Between 70 and 75 percent of the Afghan population do not live in the cities but in rural areas and therefore the existing coverage is biased and misleading. The consequences of the bias reporting was serious, especially because the residents of cities as Kabul and Herat, which are some of the largest cities, rarely felt the direct consequences of the war. The vast majority of the fighting in Afghanistan takes place in rural areas, but journalists rarely moves out in these areas, because they fear being kidnapped or killed by insurgent groups or militias.

The understanding of the role of the media is not so great in the Afghan villages, and often both Afghan and Western journalists are perceived as being allied by the government or the Western troops. When the foreign journalists on rare occasions travel out to the villages, it is with western soldiers and thus “embedded”. This means that the journalists are protected by the soldiers and consequently will have to accept their rules. The indirect consequence of those “embedded” journalists is that many locals do not dare to talk to reporters because they fear being accused of espionage by rebels or warlords, who do not distinguish between journalists and those in power / army.

Although I have an Afghan look and speak one of the Afghan languages, I do not usually dwell in the villages for long, because it can have consequences both for me and for the locals that I talk to. This I experienced in 2007 when a lot of villagers were being attacked by insurgents because they gave me shelter and in 2008, when I was kidnapped by the Taliban.

Mine and other journalists’ quick trips into the rural areas do not provide the West possibilities of getting close to the locals, because the visits are too sporadic and not long enough to understand their living conditions and circumstances. Therefore, I got the idea of distributing mobile phones to the local people, so they could start filming their lives. This way I avoided exposing myself and those at risk.
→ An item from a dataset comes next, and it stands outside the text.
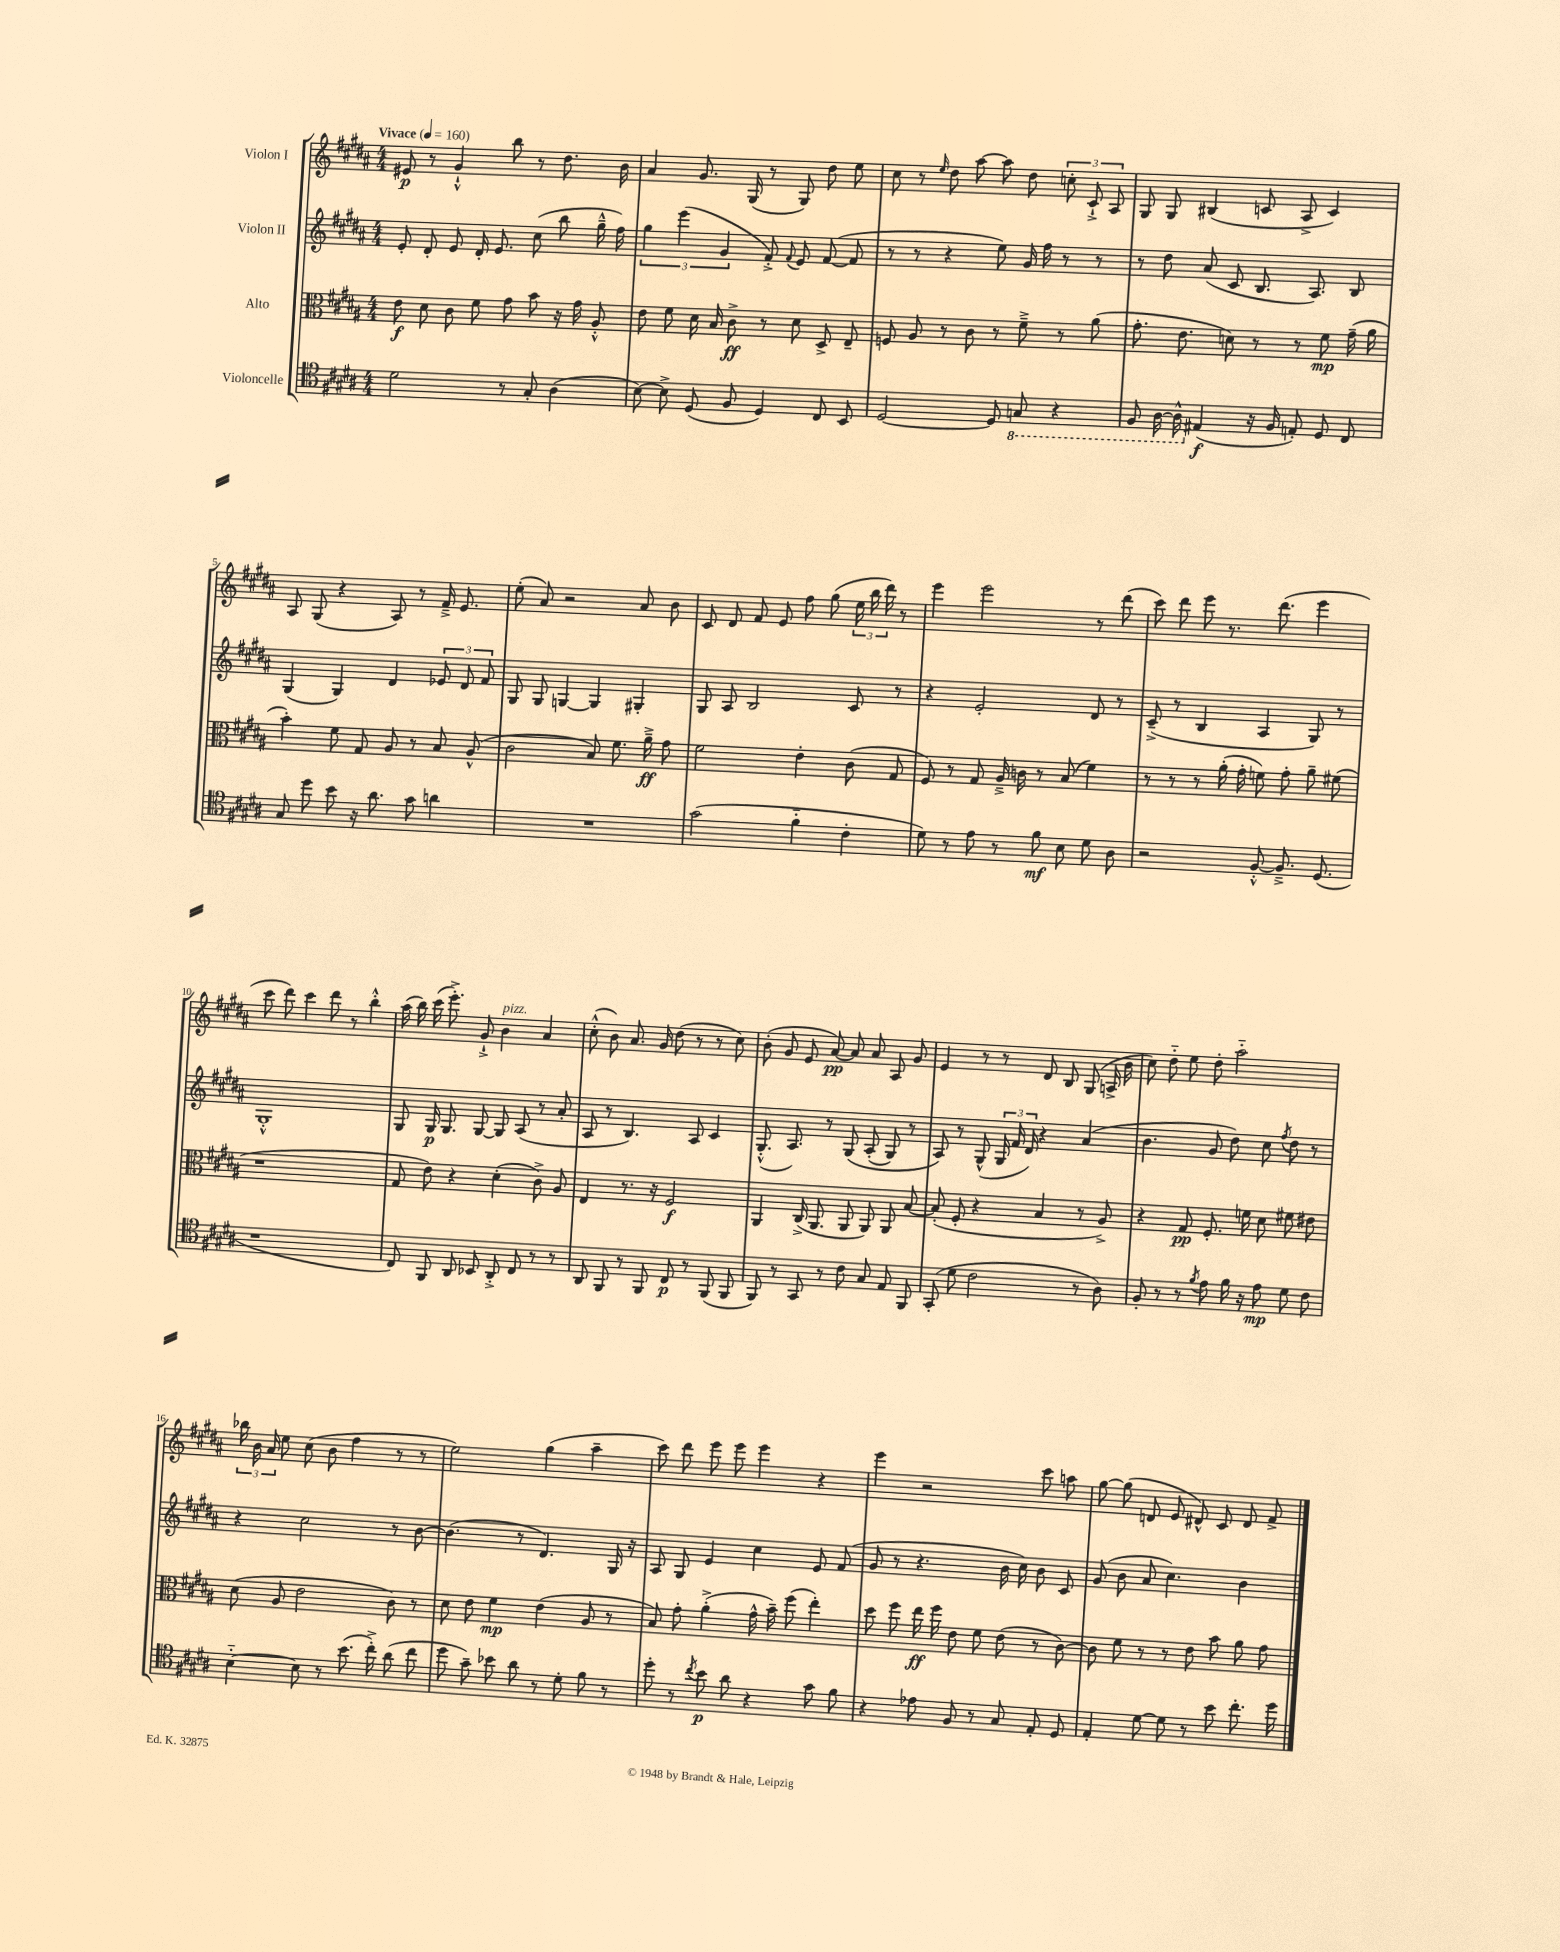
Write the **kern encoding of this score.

The reason for using mobile phones instead of cameras was safety. Camcorders are not a common sight in rural areas and attract attention. Phones are present in all Afghan villages and is therefore a safe thing to hand out to the villagers when they are going to shoot films. The method opened up to experience the villagers’ lives in completely different and more free terms, than we have done throughout the Afghan war that has now lasted for over ten years. I instructed them in how to shoot, and how to tell their stories, while everything else is actually on their own initiatives. They were told to present themselves, their family and friends, their interests and their joys and sorrows. This is also reflected in the film clips that have been recorded in very different ways.